Министерство наивысшего счастья - стр. 27
– Так нас помнят только потому, что о нас забыли? – ответила на это устад Кульсум Би. – Вах-вах!
Анджум очень живо, во всех подробностях, помнила свое первое посещение Красного форта, но по своим личным причинам. Это был ее первый выход в свет после операции, сделанной доктором Мухтаром. Пока они стояли в очереди за билетами, люди глазели на иностранных туристов, стоявших в очереди в другую кассу, где билеты были намного дороже. Иностранные же туристы глазели на хиджр, в особенности на Анджум. Какой-то молодой человек, хиппи с острым взглядом и редкой, как у Иисуса, бородкой, восхищенно смотрел на нее. Она взглянула на него, и взгляды их встретились. В ее воображении этот молодой человек превратился в хазрата Сармада Шахида. Она представила его себе, голого, тонкого и хрупкого, но сохраняющего горделивую осанку и смотрящего прямо в глаза злобным бородатым кази, не дрогнувшего, даже услышав смертный приговор. Однако она едва не отпрянула, когда турист подошел к ней.
– Ты чертовски красива, – сказал он. – Одно фото? Можно?
Впервые в жизни кто-то изъявил желание ее сфотографировать. Польщенная, Анджум перебросила косу с вплетенной красной лентой через плечо и взглянула на устад Кульсум Би, безмолвно спросив разрешения. Оно было даровано. Анджум позировала, неловко опершись на крепостной вал, отведя назад плечи и вздернув подбородок – демонстрируя вызов и страх одновременно.
– Спасибо, – сказал молодой человек. – Большое тебе спасибо.
Анджум так и не увидела фотографию, но этот снимок стал началом чего-то волнующего и неизведанного.
Где-то он теперь? Один только Бог знает.
Мысли Анджум вернулись к совещанию в комнате устад Кульсум Би.

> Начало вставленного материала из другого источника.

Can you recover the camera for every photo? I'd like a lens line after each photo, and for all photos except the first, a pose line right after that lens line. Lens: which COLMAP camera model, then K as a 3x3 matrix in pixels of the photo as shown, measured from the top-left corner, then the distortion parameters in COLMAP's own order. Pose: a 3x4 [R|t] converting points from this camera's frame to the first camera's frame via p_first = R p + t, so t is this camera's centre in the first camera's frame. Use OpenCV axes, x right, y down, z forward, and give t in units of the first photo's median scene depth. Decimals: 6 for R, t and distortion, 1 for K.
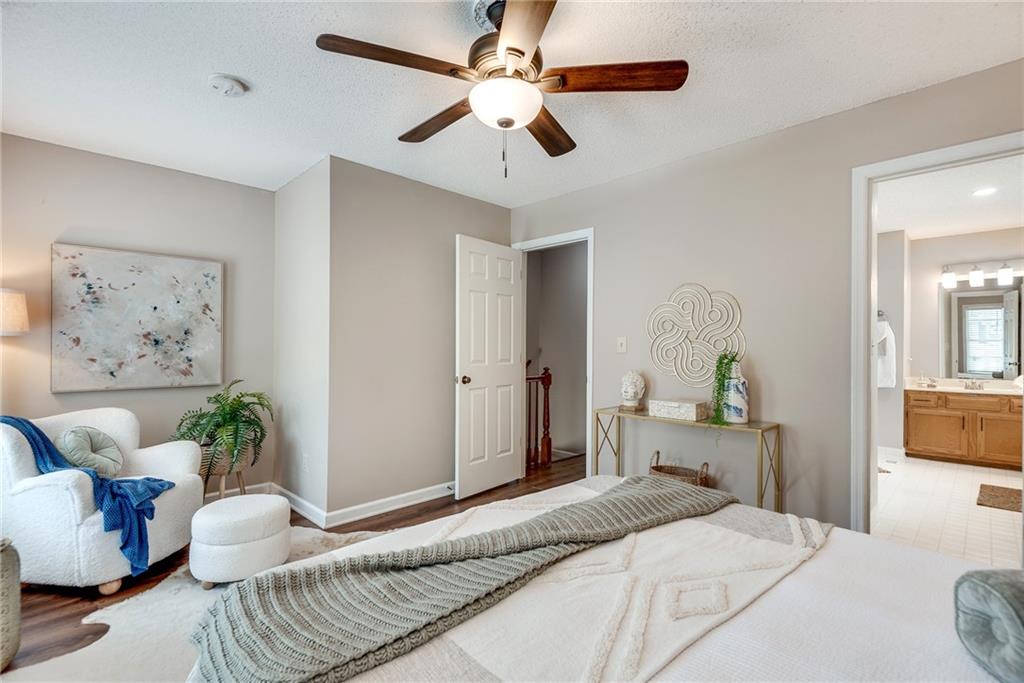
lens RADIAL K [[477.2, 0, 517.2], [0, 477.2, 347.5], [0, 0, 1]] dist [0.030581, -0.018780]
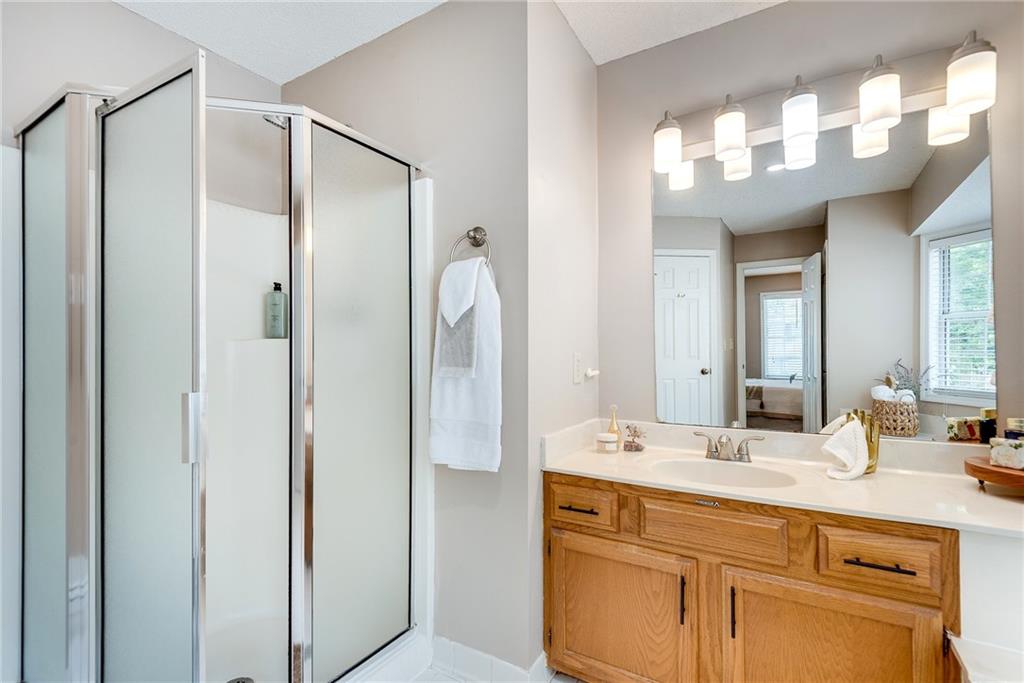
lens RADIAL K [[465.8, 0, 511.1], [0, 465.8, 344.3], [0, 0, 1]] dist [0.035422, -0.020054]
pose [[0.972279, -0.006518, 0.233732, 0.509956], [0.009554, 0.999884, -0.011856, 0.004095], [-0.233627, 0.013760, 0.972229, 0.502519]]
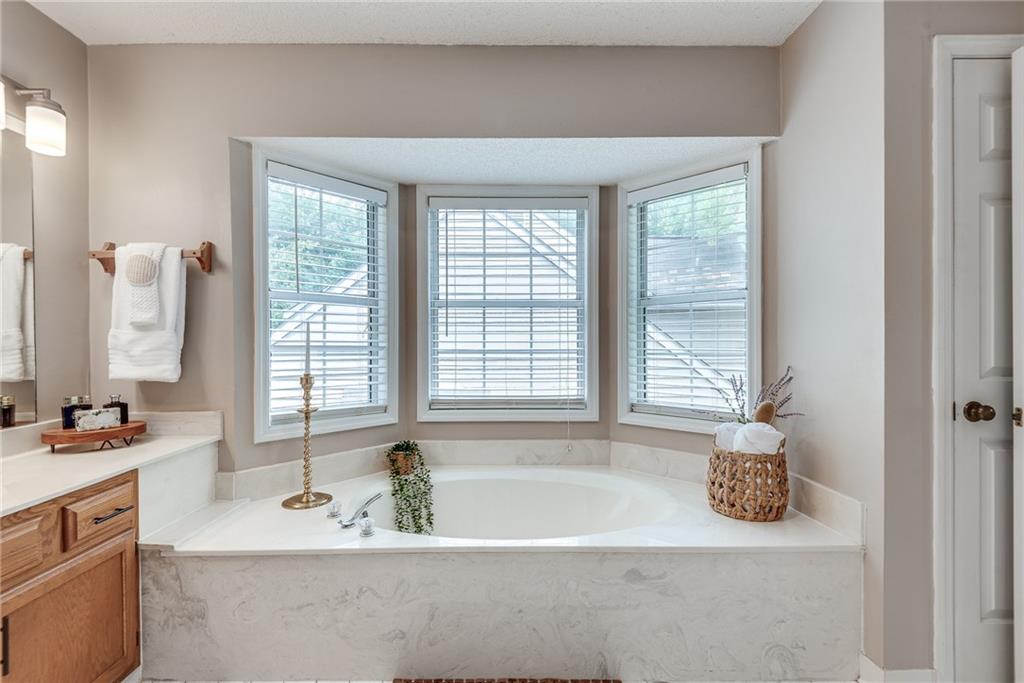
lens RADIAL K [[471.3, 0, 507.7], [0, 471.3, 343.4], [0, 0, 1]] dist [0.035247, -0.019481]
pose [[-0.712584, -0.001758, 0.701584, 0.403884], [-0.000080, 0.999997, 0.002424, 0.004182], [-0.701587, 0.001671, -0.712582, 0.654666]]
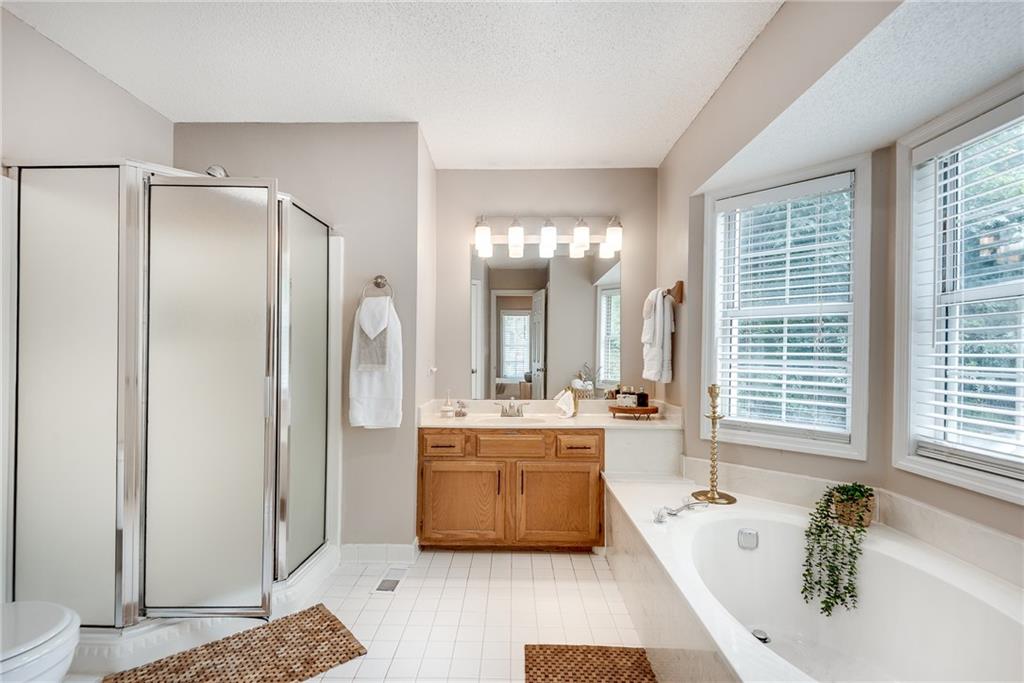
lens RADIAL K [[471.3, 0, 507.7], [0, 471.3, 343.4], [0, 0, 1]] dist [0.035247, -0.019481]
pose [[0.724686, 0.018327, 0.688835, 0.367100], [-0.004896, 0.999758, -0.021449, 0.003331], [-0.689062, 0.012171, 0.724600, 0.395935]]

Упадок и разнузданность наших правителей привели к крушению Великих Моголов, говорила между тем Кульсум Би. Принцы развлекались с рабынями, императоры разгуливали нагишом, роскошествуя в то время, когда их народ голодал и бедствовал – как могла такая империя уцелеть? Была ли у нее даже возможность уцелеть? (Никто, слышавший, как устад играет принца Салима в «Великом Моголе», не мог бы даже во сне представить себе, что устад станет отзываться о нем с таким осуждением. Кто бы мог подозревать, что, невзирая на ее гордость за наследие Кхвабгаха и его близость к имперскому величию, в ее душе прячется социалистический гнев против разврата властителей и нищеты народа.) Потом Кульсум Би заговорила о жизни согласно принципам и о железной дисциплине, двух добродетелях, которые она считала краеугольным камнем Кхвабгаха – его силой, позволившей ему существовать столетия, невзирая на бедствия и превратности судьбы, притом что рушились куда более прочные и величественные институты.

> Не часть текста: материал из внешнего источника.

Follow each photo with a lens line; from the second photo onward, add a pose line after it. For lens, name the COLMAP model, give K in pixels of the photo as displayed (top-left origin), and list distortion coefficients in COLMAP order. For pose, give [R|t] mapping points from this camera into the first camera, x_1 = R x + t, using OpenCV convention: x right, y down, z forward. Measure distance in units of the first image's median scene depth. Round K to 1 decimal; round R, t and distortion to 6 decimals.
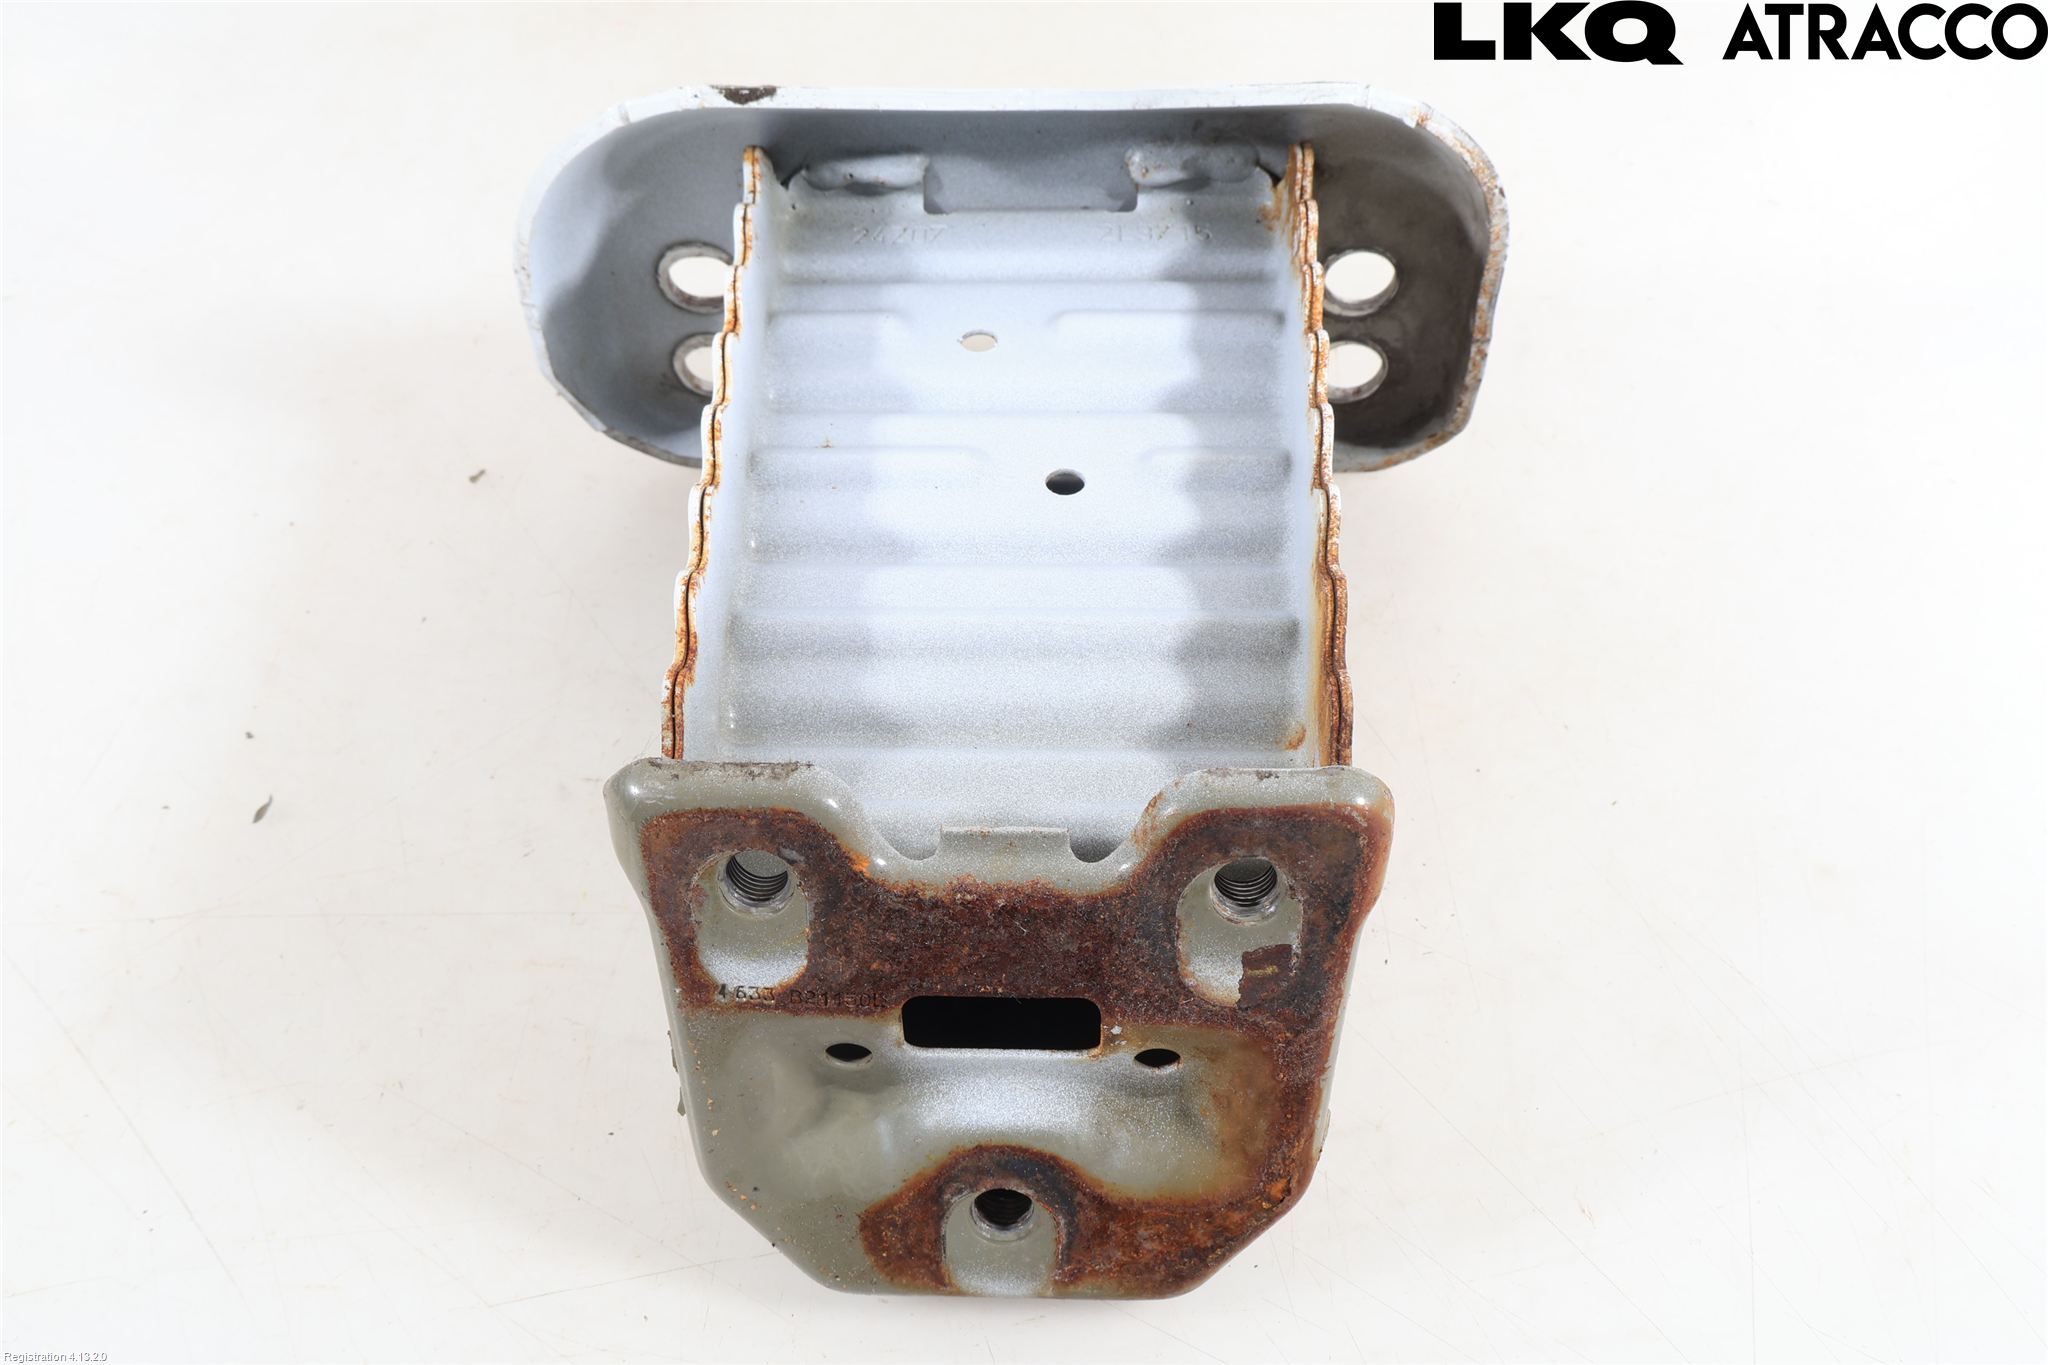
lens RADIAL K [[2072.6, 0, 1013.4], [0, 2072.6, 683.2], [0, 0, 1]] dist [-0.001905, 0.000000]
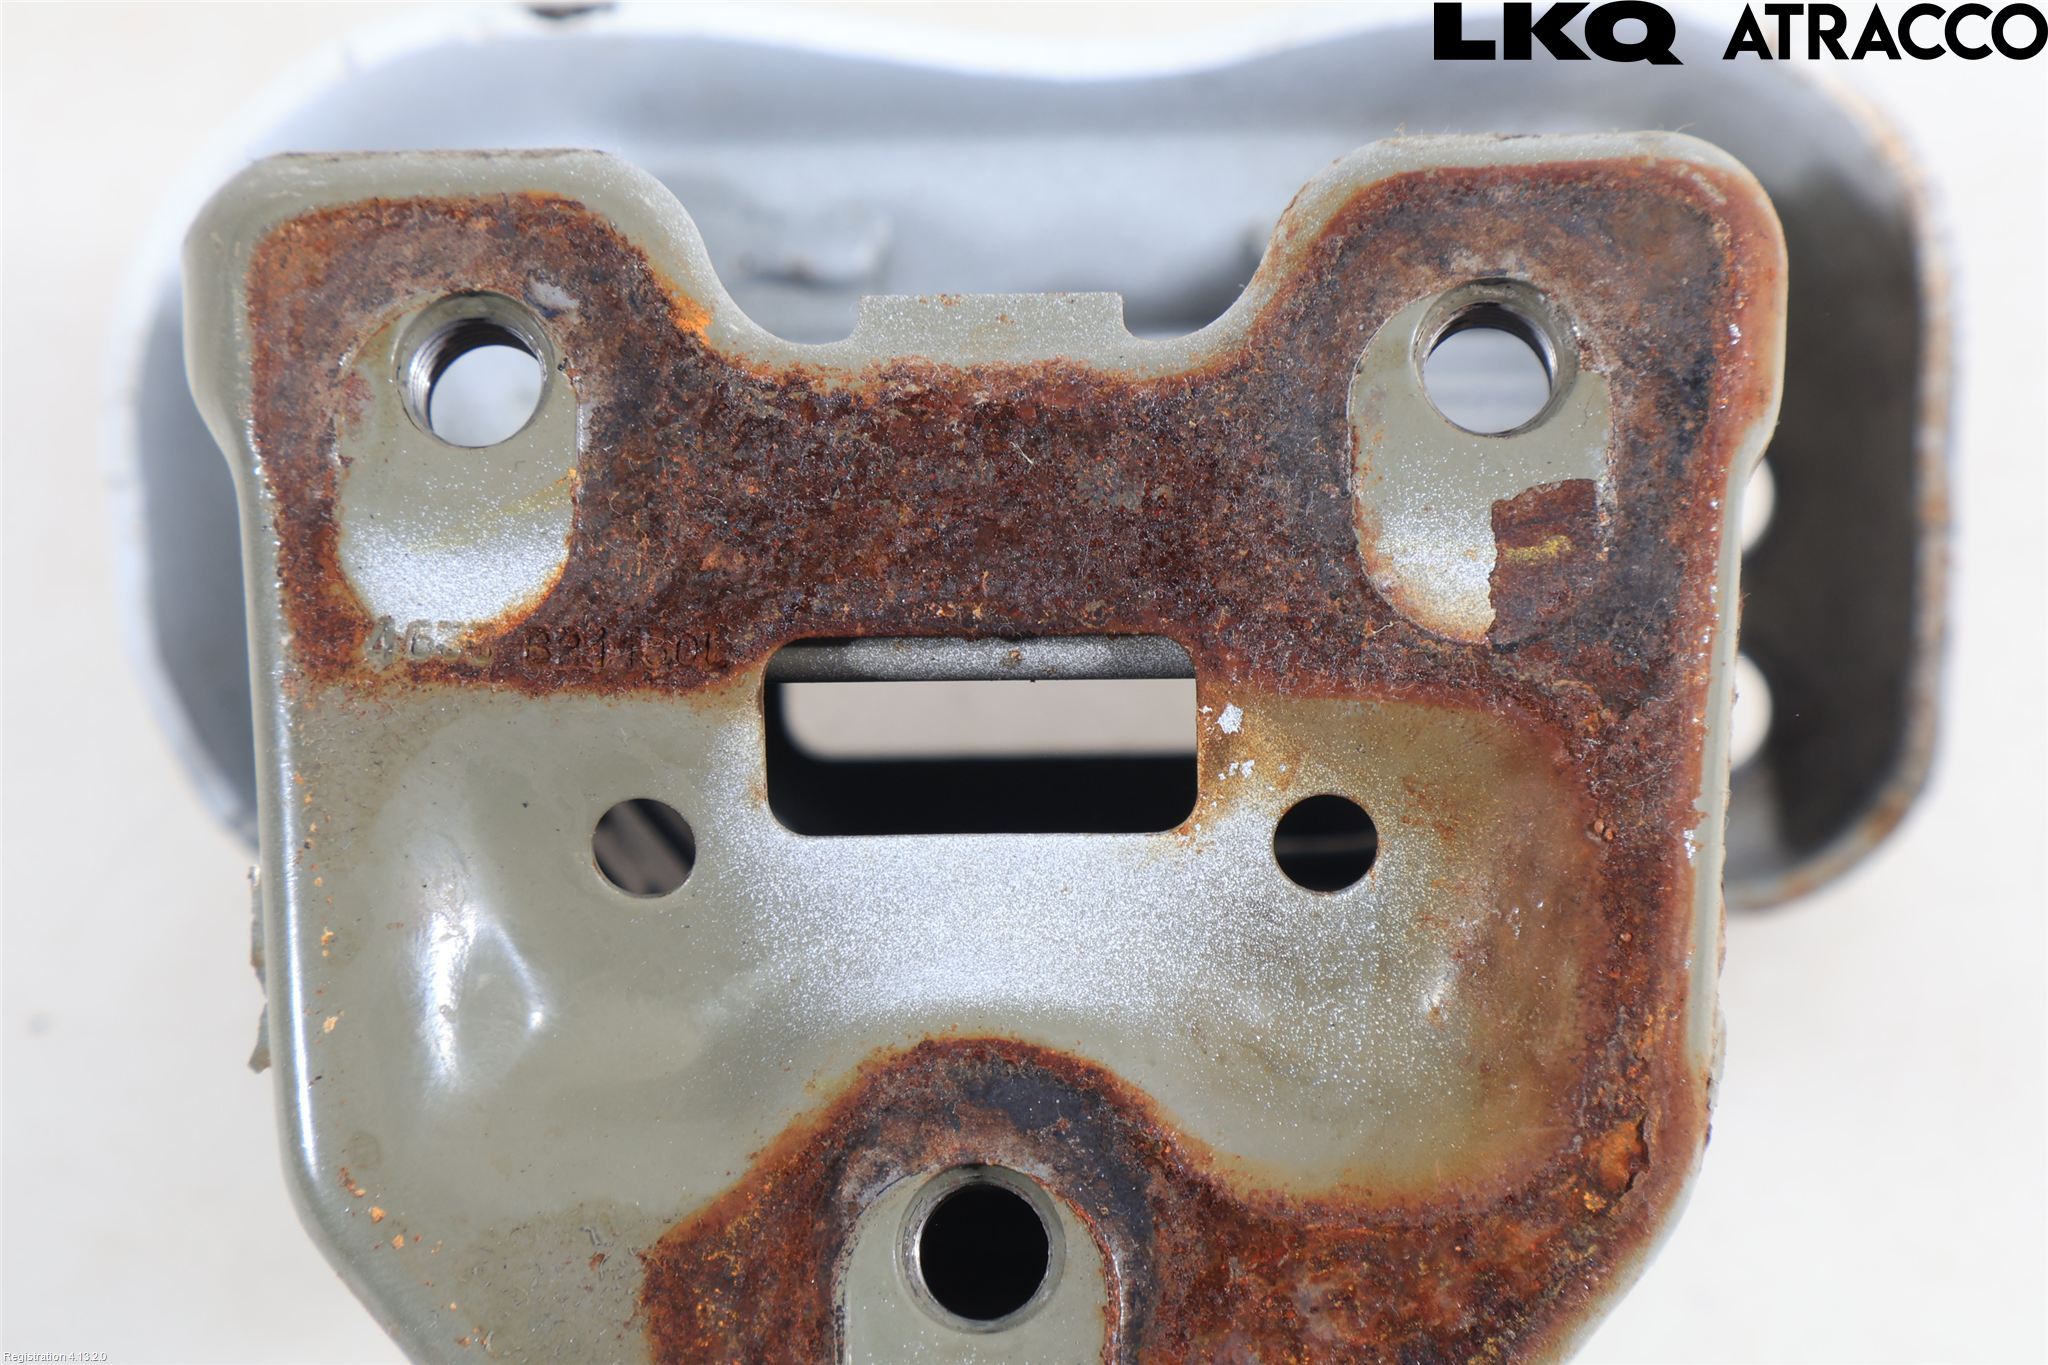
lens RADIAL K [[4174.7, 0, 1029.9], [0, 4174.7, 682.5], [0, 0, 1]] dist [0.011261, 0.000000]
pose [[0.999872, -0.000548, -0.015964, 0.020359], [-0.008809, 0.814780, -0.579703, 0.703095], [0.013325, 0.579770, 0.814671, 0.244710]]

Заурядные миряне из Дунии, что они знают о том, что значит быть хиджрой? Что знают они о правилах, о дисциплине и жертвенности? Кто сегодня знает, что было время, когда самой устад Кульсум Би приходилось просить милостыню на перекрестках? Кто знает, что им пришлось строить свою жизнь шаг за шагом, преодолевая унижение за унижением, чтобы достичь сегодняшнего благополучия? Кхвабгах был назван так, потому что сюда пришли благословенные люди со своими мечтами, непонятными для обитателей Дунии. В Кхвабгахе святые души, заточенные в ложных телах, обрели свободу. (Вопрос о том, что случилось бы с Кхвабгахом, если бы мужские души были заточены в женских телах, устад Кульсум Би затрагивать не стала.)